Recall that $X$ is a binomial random variable, so $X = k$ means we have $k$ successes on $n$ independent Bernoulli trials with probability of success $p$. Let $I_1, \dots, I_n$ be our Bernoulli trials with probability $p$. Then we can write \[X = I_1 + \cdots + I_n.\] So $X = k$ when exactly $k$ of the $I_j$'s is 1. Then we can apply linearity of expectation: \[E(X) = E(I_1 + \cdots + I_n) = E(I_1) + \cdots + E(I_n) = np.\]

A cut in a graph is a partition of the vertices into two sets, say $S$ and $T$. The maximum cut problem is: given a graph, what is the cut with the largest number of edges crossing the cut? That is, once we divide our vertices into $S$ and $T$, we are interested in the number of edges with one end in $S$ and one end in $T$.

For example, in the following graph, we have defined a cut on the graph based on the green vertices $S$ and the remainder purple vertices are $T = V - S$. The edges in blue are the edges that cross the cut: they have one end that's green (in $S$) and one end that's purple (not in $S$).

This problem is known to be computationally difficult, but what if we just want a large cut, not necessarily the largest one? We can use a surprisingly simple randomized algorithm: go through each vertex and randomly independently assign it to $S$ or $T$ with probability $\frac 1 2$.

How many edges cross such a cut? Or more accurately, what is the expected number of edges that cross the cut? Let $C$ be the random variable such that $C = k$ if the cut has $k$ edges. We can define random variables $I_{u,v}$ to be 1 if $u \in S$ and $v \in T$ and 0 otherwise for each pair of vertices $u$ and $v$.

So what is the probability that $u$ and $v$ are on different sides of the cut? There are four possibilities:

Since a vertex is chosen to be in $S$ independently with probability $\frac 1 2$, the probability for each of the four cases above is $\frac 1 2 \cdot \frac 1 2 = \frac 1 4$. Since two of the four cases are the ones in which $u$ and $v$ are on different sides of the cut, we have that $\Pr(I_{u,v} = 1) = \frac 1 2$.
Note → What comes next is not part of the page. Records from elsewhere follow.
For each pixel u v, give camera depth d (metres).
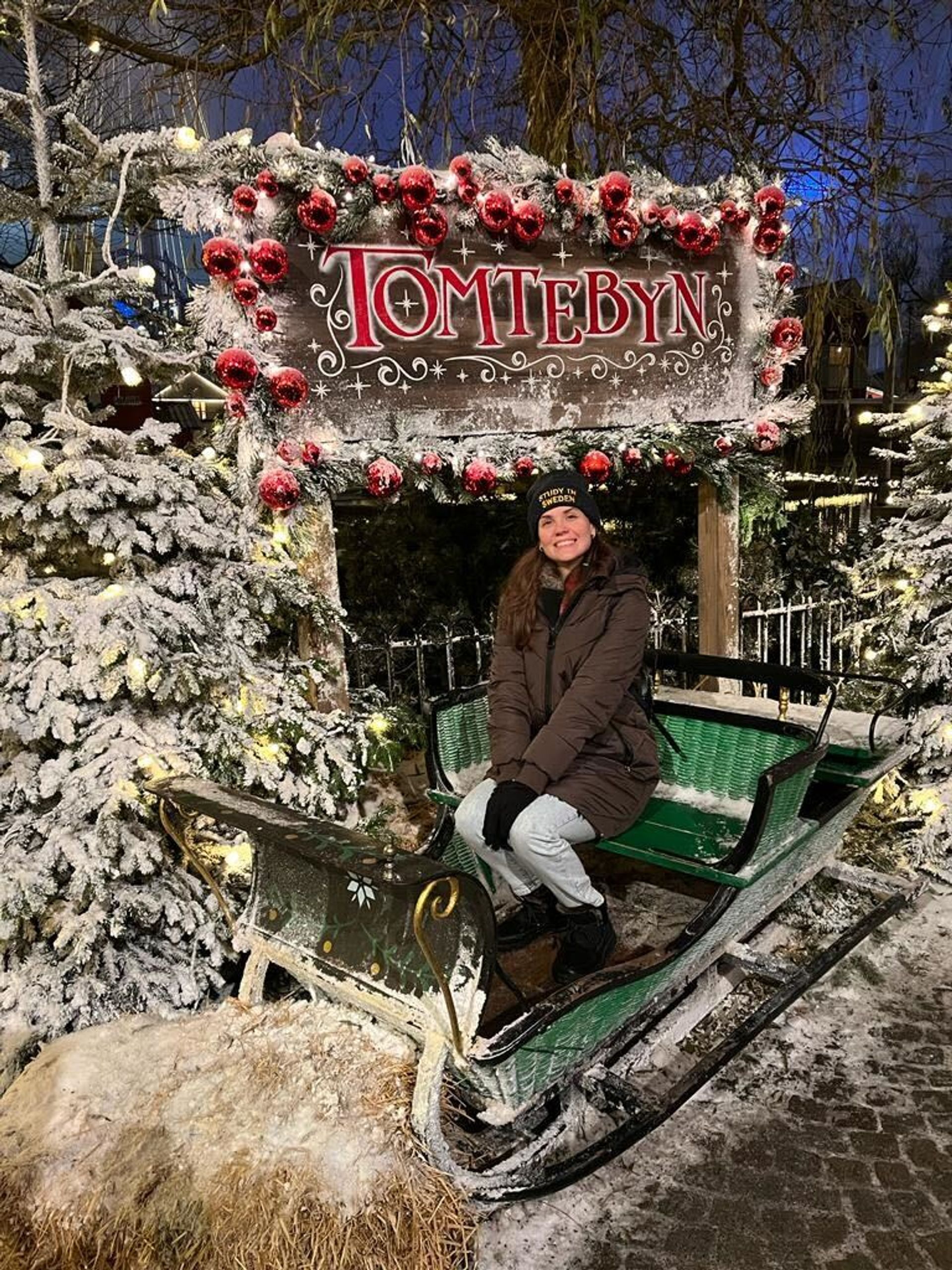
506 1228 2.20
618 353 3.78
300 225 2.93
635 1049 2.61
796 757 2.64
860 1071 2.73
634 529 6.07
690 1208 2.24
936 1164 2.37
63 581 2.75
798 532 6.20
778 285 4.29
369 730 3.46
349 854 1.83
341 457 3.10
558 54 5.55
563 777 2.59
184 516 2.78
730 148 6.12
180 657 2.72
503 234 3.38
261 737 3.00
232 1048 2.16
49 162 2.77
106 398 4.29
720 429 4.19
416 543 5.96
Then we can write $C = \sum\limits_{(u,v) \in E} I_{u,v}$. This gives us \[E(C) = \sum_{(u,v) \in E} E(I_{u,v}) = \sum_{(u,v) \in E} \frac 1 2 = \frac m 2,\] where $m$ is the number of edges in our graph.

What does this tell us? One thing it tells us is that if we try out a random assignment of vertices to $S$ or $T$, we have, in expectation or on average, a cut where half the edges cross the cut. With a bit of work, one can come up with an analysis that tells us how likely this outcome is.

Something else that we can say is that every graph contains at least one cut which involves at least half the edges of the graph. Why? Recall that the expected value is a weighted (by probability) average. This means that there is at least one cut which attains $E(C)$—otherwise, $E(C)$ would be less.

This is an example of what's called the probabilistic method. Recall that there are a few ways to show existence: we can exhibit an example, we can come up with a constructive proof, or we can show indirectly that it must exist by assuming otherwise and arriving at a contradiction. Probaility theory gives us another indirect way to show that an object exists: show that there is a nonzero probability that such an object exists. In our case, we've shown that there is non-zero probability that every graph contains a cut with a large cutset, i.e. at least half of all the edges in the graph cross the cut.